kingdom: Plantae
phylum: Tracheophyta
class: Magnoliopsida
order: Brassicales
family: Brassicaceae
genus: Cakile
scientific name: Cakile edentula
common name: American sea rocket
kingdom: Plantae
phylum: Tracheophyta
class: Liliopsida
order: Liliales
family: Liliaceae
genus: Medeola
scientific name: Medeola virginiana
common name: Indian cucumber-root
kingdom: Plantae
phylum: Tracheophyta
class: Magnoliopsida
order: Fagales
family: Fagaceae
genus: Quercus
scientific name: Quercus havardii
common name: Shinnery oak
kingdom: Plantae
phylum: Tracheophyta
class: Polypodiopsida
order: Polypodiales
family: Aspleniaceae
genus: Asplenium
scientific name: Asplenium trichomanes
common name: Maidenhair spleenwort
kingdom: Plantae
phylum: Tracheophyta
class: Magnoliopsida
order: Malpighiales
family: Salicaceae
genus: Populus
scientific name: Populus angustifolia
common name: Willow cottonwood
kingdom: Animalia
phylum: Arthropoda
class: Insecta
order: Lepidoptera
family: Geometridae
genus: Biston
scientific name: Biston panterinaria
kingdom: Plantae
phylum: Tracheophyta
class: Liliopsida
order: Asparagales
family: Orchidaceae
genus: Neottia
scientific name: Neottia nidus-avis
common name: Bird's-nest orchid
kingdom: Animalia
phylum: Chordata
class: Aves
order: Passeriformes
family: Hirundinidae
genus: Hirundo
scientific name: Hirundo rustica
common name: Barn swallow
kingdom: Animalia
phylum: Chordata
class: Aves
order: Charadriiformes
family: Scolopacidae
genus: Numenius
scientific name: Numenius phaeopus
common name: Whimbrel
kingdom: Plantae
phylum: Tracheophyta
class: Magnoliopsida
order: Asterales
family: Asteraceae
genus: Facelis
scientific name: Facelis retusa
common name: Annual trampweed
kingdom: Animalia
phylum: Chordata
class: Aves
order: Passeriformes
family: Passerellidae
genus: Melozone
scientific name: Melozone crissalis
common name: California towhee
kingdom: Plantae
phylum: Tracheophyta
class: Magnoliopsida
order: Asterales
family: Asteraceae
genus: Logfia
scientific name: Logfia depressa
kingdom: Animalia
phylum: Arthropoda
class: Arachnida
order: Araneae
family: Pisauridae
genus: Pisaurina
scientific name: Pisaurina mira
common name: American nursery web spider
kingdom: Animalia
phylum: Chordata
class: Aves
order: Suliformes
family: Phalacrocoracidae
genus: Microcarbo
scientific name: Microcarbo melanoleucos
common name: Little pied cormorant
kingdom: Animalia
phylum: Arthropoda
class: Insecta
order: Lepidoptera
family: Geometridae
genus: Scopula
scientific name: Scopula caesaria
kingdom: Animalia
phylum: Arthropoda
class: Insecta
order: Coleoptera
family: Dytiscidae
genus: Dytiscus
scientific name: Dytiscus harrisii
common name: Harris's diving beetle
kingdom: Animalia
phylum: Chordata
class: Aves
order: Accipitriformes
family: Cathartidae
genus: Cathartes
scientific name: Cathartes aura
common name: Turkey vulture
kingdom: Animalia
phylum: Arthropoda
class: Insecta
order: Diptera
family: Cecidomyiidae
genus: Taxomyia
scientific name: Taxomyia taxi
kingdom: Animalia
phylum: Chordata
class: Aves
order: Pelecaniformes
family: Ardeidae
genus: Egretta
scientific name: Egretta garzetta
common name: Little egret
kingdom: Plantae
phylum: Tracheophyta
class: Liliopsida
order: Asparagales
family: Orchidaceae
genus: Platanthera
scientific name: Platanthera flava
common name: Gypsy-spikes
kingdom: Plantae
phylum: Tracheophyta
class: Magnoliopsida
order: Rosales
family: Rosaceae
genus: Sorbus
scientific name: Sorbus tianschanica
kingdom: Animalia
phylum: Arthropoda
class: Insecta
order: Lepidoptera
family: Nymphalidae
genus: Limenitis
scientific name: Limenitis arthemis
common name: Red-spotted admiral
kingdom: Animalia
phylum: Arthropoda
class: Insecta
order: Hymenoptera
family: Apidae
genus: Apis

^^^^^^^^

▶ [TASK BRIEF] Reproduce the entire listing above, changing "common name" to "vernacular name" in every line where it appears and keeping everything else as it is.

▶ [ANSWER TO THIS PROBLEM]
kingdom: Plantae
phylum: Tracheophyta
class: Magnoliopsida
order: Brassicales
family: Brassicaceae
genus: Cakile
scientific name: Cakile edentula
vernacular name: American sea rocket
kingdom: Plantae
phylum: Tracheophyta
class: Liliopsida
order: Liliales
family: Liliaceae
genus: Medeola
scientific name: Medeola virginiana
vernacular name: Indian cucumber-root
kingdom: Plantae
phylum: Tracheophyta
class: Magnoliopsida
order: Fagales
family: Fagaceae
genus: Quercus
scientific name: Quercus havardii
vernacular name: Shinnery oak
kingdom: Plantae
phylum: Tracheophyta
class: Polypodiopsida
order: Polypodiales
family: Aspleniaceae
genus: Asplenium
scientific name: Asplenium trichomanes
vernacular name: Maidenhair spleenwort
kingdom: Plantae
phylum: Tracheophyta
class: Magnoliopsida
order: Malpighiales
family: Salicaceae
genus: Populus
scientific name: Populus angustifolia
vernacular name: Willow cottonwood
kingdom: Animalia
phylum: Arthropoda
class: Insecta
order: Lepidoptera
family: Geometridae
genus: Biston
scientific name: Biston panterinaria
kingdom: Plantae
phylum: Tracheophyta
class: Liliopsida
order: Asparagales
family: Orchidaceae
genus: Neottia
scientific name: Neottia nidus-avis
vernacular name: Bird's-nest orchid
kingdom: Animalia
phylum: Chordata
class: Aves
order: Passeriformes
family: Hirundinidae
genus: Hirundo
scientific name: Hirundo rustica
vernacular name: Barn swallow
kingdom: Animalia
phylum: Chordata
class: Aves
order: Charadriiformes
family: Scolopacidae
genus: Numenius
scientific name: Numenius phaeopus
vernacular name: Whimbrel
kingdom: Plantae
phylum: Tracheophyta
class: Magnoliopsida
order: Asterales
family: Asteraceae
genus: Facelis
scientific name: Facelis retusa
vernacular name: Annual trampweed
kingdom: Animalia
phylum: Chordata
class: Aves
order: Passeriformes
family: Passerellidae
genus: Melozone
scientific name: Melozone crissalis
vernacular name: California towhee
kingdom: Plantae
phylum: Tracheophyta
class: Magnoliopsida
order: Asterales
family: Asteraceae
genus: Logfia
scientific name: Logfia depressa
kingdom: Animalia
phylum: Arthropoda
class: Arachnida
order: Araneae
family: Pisauridae
genus: Pisaurina
scientific name: Pisaurina mira
vernacular name: American nursery web spider
kingdom: Animalia
phylum: Chordata
class: Aves
order: Suliformes
family: Phalacrocoracidae
genus: Microcarbo
scientific name: Microcarbo melanoleucos
vernacular name: Little pied cormorant
kingdom: Animalia
phylum: Arthropoda
class: Insecta
order: Lepidoptera
family: Geometridae
genus: Scopula
scientific name: Scopula caesaria
kingdom: Animalia
phylum: Arthropoda
class: Insecta
order: Coleoptera
family: Dytiscidae
genus: Dytiscus
scientific name: Dytiscus harrisii
vernacular name: Harris's diving beetle
kingdom: Animalia
phylum: Chordata
class: Aves
order: Accipitriformes
family: Cathartidae
genus: Cathartes
scientific name: Cathartes aura
vernacular name: Turkey vulture
kingdom: Animalia
phylum: Arthropoda
class: Insecta
order: Diptera
family: Cecidomyiidae
genus: Taxomyia
scientific name: Taxomyia taxi
kingdom: Animalia
phylum: Chordata
class: Aves
order: Pelecaniformes
family: Ardeidae
genus: Egretta
scientific name: Egretta garzetta
vernacular name: Little egret
kingdom: Plantae
phylum: Tracheophyta
class: Liliopsida
order: Asparagales
family: Orchidaceae
genus: Platanthera
scientific name: Platanthera flava
vernacular name: Gypsy-spikes
kingdom: Plantae
phylum: Tracheophyta
class: Magnoliopsida
order: Rosales
family: Rosaceae
genus: Sorbus
scientific name: Sorbus tianschanica
kingdom: Animalia
phylum: Arthropoda
class: Insecta
order: Lepidoptera
family: Nymphalidae
genus: Limenitis
scientific name: Limenitis arthemis
vernacular name: Red-spotted admiral
kingdom: Animalia
phylum: Arthropoda
class: Insecta
order: Hymenoptera
family: Apidae
genus: Apis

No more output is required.